**Dataset entries**
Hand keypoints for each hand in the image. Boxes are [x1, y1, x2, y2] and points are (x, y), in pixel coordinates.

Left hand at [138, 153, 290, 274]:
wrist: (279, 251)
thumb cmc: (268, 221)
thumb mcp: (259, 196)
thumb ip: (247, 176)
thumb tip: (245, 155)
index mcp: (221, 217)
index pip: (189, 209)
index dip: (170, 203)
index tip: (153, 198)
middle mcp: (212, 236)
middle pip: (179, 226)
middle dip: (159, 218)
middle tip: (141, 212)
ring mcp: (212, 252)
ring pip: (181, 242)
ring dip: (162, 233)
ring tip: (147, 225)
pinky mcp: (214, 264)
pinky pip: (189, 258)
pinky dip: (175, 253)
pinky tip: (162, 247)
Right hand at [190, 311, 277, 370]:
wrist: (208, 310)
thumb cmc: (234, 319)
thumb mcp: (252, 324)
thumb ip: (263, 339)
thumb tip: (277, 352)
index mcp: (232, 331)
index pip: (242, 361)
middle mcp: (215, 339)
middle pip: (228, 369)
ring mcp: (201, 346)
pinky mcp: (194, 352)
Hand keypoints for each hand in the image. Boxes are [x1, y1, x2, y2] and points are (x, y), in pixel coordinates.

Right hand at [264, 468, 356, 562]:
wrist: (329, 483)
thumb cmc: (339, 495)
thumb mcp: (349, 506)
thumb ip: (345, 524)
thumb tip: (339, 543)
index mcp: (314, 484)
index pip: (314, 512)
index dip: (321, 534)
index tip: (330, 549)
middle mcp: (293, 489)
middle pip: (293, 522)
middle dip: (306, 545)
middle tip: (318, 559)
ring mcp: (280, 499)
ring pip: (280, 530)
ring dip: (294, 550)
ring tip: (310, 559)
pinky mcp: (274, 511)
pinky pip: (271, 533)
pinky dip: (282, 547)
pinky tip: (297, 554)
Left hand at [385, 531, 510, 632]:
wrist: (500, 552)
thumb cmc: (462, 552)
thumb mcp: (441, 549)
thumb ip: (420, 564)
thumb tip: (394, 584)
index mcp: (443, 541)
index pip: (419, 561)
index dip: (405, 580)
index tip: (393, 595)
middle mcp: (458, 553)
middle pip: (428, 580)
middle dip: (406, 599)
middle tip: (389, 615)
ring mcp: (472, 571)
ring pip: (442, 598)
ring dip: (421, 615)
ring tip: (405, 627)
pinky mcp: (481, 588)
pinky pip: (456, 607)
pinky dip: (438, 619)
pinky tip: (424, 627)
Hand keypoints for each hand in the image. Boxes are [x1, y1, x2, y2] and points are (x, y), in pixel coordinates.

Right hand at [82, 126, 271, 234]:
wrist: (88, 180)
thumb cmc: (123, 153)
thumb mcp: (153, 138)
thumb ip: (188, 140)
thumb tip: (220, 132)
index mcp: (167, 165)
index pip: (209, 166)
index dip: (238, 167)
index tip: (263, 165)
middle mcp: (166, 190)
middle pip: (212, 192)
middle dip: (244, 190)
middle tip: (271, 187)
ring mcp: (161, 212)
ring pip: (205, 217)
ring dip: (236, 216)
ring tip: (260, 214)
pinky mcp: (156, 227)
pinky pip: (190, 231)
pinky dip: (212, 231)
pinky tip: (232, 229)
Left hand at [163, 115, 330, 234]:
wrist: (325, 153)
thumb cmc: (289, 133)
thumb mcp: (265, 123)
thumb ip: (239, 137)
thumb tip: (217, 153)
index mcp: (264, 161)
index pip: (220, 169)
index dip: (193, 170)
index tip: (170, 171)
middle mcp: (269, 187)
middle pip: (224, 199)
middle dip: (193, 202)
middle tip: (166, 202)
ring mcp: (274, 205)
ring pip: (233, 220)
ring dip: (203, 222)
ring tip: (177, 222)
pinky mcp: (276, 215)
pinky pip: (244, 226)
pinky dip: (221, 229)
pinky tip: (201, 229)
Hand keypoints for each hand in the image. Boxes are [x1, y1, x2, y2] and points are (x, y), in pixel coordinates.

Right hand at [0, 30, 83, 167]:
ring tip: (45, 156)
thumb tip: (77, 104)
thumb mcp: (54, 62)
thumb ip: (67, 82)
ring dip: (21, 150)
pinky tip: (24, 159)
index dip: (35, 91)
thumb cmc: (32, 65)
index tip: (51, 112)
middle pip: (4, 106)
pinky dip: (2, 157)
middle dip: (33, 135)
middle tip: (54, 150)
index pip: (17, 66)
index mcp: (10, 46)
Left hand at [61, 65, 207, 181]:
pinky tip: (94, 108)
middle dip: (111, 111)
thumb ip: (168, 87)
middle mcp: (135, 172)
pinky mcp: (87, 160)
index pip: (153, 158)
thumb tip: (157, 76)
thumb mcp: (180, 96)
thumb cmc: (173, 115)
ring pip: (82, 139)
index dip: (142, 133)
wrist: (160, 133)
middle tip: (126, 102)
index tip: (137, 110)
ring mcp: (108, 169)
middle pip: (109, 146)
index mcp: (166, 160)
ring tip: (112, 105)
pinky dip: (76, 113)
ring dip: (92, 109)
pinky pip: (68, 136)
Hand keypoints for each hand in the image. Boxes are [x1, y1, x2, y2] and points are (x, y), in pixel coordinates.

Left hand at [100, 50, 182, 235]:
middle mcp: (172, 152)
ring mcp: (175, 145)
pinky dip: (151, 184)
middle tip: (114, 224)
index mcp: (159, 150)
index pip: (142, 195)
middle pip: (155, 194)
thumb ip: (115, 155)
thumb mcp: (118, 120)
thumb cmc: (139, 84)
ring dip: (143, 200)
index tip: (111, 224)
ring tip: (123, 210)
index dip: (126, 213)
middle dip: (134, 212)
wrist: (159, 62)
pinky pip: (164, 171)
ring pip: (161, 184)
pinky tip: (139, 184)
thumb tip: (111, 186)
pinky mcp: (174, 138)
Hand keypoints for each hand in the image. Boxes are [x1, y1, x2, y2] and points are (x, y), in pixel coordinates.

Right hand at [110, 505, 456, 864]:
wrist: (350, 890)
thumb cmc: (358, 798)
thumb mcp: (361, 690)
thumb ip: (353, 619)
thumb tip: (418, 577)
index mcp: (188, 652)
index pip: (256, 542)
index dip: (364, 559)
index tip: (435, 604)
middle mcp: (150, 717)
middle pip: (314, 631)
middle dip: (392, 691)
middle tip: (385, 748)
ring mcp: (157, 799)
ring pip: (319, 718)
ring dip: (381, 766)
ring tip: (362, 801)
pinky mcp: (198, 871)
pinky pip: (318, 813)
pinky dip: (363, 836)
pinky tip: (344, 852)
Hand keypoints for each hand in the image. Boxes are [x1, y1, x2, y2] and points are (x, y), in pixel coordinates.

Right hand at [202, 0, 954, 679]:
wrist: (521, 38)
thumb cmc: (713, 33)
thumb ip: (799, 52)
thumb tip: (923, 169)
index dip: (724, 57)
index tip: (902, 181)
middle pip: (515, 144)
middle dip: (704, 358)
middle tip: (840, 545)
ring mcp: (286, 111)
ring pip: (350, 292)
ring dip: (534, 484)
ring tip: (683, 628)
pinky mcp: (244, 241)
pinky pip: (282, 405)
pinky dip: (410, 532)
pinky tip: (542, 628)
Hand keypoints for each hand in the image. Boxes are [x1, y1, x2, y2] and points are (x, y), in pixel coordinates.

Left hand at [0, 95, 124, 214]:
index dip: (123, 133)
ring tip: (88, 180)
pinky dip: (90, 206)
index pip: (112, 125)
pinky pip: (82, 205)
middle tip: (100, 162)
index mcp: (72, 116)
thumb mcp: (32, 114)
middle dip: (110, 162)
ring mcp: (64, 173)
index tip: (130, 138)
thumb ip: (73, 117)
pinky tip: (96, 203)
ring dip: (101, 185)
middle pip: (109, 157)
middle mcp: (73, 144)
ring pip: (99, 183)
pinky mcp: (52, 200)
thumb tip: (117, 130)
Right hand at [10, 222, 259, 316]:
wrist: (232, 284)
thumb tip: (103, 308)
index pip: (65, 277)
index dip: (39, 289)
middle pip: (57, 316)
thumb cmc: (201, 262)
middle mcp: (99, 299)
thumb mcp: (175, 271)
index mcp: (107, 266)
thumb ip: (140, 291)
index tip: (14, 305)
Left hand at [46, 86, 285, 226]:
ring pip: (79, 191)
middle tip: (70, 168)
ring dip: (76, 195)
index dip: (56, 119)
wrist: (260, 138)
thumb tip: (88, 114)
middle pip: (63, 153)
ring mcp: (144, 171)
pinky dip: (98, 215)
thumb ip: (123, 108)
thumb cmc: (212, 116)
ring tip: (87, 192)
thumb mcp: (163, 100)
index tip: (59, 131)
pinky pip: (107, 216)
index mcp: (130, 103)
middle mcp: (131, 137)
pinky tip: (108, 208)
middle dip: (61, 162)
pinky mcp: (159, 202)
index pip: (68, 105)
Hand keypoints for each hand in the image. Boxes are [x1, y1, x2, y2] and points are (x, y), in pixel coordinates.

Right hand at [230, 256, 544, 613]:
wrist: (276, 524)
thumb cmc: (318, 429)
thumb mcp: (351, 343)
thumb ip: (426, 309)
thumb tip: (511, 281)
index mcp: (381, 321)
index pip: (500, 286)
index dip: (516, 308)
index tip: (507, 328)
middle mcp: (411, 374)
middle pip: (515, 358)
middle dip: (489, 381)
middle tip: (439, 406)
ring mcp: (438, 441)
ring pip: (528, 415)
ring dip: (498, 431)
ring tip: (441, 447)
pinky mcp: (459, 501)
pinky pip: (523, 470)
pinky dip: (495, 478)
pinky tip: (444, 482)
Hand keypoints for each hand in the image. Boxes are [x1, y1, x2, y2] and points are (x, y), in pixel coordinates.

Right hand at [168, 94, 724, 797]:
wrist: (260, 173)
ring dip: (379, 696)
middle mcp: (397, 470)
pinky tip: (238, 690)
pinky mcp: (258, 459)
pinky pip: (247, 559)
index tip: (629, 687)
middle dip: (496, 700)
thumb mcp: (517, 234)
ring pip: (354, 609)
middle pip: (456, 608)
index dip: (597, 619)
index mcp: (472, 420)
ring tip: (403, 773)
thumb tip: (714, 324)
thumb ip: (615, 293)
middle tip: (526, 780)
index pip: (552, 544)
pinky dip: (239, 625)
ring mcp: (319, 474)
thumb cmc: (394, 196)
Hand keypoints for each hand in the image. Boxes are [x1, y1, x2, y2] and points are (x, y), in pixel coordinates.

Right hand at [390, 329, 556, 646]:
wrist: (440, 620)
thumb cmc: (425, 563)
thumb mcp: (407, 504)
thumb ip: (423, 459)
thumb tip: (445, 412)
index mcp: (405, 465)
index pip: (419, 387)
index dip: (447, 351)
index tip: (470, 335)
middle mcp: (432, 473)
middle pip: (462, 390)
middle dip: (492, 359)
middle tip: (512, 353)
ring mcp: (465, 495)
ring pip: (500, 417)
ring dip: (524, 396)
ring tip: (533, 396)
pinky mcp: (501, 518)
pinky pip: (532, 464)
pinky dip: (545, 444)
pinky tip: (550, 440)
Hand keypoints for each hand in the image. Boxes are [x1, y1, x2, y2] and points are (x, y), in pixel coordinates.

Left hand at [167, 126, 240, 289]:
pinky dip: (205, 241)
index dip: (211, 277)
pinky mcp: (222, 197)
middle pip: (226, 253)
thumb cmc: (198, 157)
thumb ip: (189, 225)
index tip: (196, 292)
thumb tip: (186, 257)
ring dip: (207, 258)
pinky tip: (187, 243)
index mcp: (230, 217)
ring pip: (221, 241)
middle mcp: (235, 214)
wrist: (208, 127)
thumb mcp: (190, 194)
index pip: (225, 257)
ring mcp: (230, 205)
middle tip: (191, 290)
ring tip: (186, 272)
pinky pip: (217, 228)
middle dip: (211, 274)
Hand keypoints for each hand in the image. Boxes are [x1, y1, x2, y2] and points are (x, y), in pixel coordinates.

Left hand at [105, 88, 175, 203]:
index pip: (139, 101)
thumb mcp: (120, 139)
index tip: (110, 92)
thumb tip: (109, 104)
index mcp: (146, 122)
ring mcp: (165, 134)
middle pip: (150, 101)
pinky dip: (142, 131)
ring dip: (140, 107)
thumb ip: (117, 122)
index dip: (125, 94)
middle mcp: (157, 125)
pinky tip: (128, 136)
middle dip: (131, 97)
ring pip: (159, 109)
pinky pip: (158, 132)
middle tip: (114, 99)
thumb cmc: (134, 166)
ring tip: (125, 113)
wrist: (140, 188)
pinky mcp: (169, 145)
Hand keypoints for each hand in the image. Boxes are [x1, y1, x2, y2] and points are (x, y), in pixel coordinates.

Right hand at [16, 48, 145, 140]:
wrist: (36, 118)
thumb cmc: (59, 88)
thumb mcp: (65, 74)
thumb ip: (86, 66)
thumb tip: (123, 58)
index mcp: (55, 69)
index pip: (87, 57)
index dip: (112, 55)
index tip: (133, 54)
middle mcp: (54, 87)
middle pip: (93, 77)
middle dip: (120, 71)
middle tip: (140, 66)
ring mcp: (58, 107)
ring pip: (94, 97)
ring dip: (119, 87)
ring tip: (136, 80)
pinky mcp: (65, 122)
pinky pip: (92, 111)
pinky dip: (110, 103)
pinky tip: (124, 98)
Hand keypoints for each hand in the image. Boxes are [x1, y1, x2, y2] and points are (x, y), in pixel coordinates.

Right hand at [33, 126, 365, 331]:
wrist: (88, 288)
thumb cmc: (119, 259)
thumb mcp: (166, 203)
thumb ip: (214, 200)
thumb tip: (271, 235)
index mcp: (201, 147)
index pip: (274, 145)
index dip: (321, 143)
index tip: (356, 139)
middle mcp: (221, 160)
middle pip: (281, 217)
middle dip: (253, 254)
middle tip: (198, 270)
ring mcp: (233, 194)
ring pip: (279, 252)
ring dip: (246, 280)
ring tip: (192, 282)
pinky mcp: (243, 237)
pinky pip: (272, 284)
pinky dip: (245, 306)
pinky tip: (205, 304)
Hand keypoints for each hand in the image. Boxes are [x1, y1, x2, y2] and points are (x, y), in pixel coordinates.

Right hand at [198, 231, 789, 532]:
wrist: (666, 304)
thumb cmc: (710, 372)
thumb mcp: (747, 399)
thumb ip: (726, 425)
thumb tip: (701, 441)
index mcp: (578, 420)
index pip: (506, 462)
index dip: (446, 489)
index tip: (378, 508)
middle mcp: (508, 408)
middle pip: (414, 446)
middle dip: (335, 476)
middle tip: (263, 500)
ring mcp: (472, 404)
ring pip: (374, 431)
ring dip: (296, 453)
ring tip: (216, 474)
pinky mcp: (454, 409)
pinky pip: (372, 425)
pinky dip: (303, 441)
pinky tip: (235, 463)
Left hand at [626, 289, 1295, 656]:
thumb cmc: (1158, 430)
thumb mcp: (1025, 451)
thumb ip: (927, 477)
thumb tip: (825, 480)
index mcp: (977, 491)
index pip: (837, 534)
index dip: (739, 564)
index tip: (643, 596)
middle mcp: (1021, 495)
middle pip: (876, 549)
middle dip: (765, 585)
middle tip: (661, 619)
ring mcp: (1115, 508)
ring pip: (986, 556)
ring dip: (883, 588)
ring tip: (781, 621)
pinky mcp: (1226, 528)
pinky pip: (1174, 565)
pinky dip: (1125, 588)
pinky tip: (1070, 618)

**Exercise aim**
Only lines that include "Left" belong in the answer; copy all of them from the listing.

**Solution for this exercise**
Left hand at [138, 153, 290, 274]:
Left hand at [385, 531, 510, 632]:
Left hand at [163, 115, 330, 234]:
Left hand at [61, 65, 207, 181]:
Left hand at [100, 50, 182, 235]:
Left hand at [0, 95, 124, 214]:
Left hand at [46, 86, 285, 226]:
Left hand at [167, 126, 240, 289]:
Left hand at [105, 88, 175, 203]:
Left hand at [626, 289, 1295, 656]:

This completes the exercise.